--- THE DATA ---
Segment Open

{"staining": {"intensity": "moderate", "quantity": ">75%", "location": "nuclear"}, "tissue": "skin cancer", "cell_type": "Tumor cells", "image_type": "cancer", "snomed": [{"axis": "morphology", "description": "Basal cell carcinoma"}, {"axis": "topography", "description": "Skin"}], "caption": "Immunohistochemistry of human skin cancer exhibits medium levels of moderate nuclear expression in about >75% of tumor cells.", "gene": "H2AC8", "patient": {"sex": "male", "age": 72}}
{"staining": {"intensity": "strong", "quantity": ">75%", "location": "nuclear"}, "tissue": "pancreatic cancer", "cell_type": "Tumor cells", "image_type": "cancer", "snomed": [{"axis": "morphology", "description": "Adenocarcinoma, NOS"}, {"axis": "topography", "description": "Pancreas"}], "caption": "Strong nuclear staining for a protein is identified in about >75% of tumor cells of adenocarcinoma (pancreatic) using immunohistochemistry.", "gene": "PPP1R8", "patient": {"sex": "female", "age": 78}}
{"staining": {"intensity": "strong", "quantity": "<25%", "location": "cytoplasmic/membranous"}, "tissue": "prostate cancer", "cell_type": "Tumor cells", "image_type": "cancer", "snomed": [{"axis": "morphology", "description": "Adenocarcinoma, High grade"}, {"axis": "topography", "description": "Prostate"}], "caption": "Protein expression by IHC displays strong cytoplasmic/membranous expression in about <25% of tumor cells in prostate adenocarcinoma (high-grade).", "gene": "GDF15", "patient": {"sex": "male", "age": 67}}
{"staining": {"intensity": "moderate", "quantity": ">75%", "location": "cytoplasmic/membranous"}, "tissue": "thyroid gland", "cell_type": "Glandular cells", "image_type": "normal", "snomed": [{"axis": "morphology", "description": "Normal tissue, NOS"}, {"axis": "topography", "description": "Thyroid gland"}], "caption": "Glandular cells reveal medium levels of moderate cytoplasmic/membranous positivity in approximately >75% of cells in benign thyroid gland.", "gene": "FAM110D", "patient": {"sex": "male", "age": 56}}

Segment Closed

--- EXERCISE REQUIREMENTS ---
Give back each line of the material above exactly as it appears.

--- TASK ANSWER ---
{"staining": {"intensity": "moderate", "quantity": ">75%", "location": "nuclear"}, "tissue": "skin cancer", "cell_type": "Tumor cells", "image_type": "cancer", "snomed": [{"axis": "morphology", "description": "Basal cell carcinoma"}, {"axis": "topography", "description": "Skin"}], "caption": "Immunohistochemistry of human skin cancer exhibits medium levels of moderate nuclear expression in about >75% of tumor cells.", "gene": "H2AC8", "patient": {"sex": "male", "age": 72}}
{"staining": {"intensity": "strong", "quantity": ">75%", "location": "nuclear"}, "tissue": "pancreatic cancer", "cell_type": "Tumor cells", "image_type": "cancer", "snomed": [{"axis": "morphology", "description": "Adenocarcinoma, NOS"}, {"axis": "topography", "description": "Pancreas"}], "caption": "Strong nuclear staining for a protein is identified in about >75% of tumor cells of adenocarcinoma (pancreatic) using immunohistochemistry.", "gene": "PPP1R8", "patient": {"sex": "female", "age": 78}}
{"staining": {"intensity": "strong", "quantity": "<25%", "location": "cytoplasmic/membranous"}, "tissue": "prostate cancer", "cell_type": "Tumor cells", "image_type": "cancer", "snomed": [{"axis": "morphology", "description": "Adenocarcinoma, High grade"}, {"axis": "topography", "description": "Prostate"}], "caption": "Protein expression by IHC displays strong cytoplasmic/membranous expression in about <25% of tumor cells in prostate adenocarcinoma (high-grade).", "gene": "GDF15", "patient": {"sex": "male", "age": 67}}
{"staining": {"intensity": "moderate", "quantity": ">75%", "location": "cytoplasmic/membranous"}, "tissue": "thyroid gland", "cell_type": "Glandular cells", "image_type": "normal", "snomed": [{"axis": "morphology", "description": "Normal tissue, NOS"}, {"axis": "topography", "description": "Thyroid gland"}], "caption": "Glandular cells reveal medium levels of moderate cytoplasmic/membranous positivity in approximately >75% of cells in benign thyroid gland.", "gene": "FAM110D", "patient": {"sex": "male", "age": 56}}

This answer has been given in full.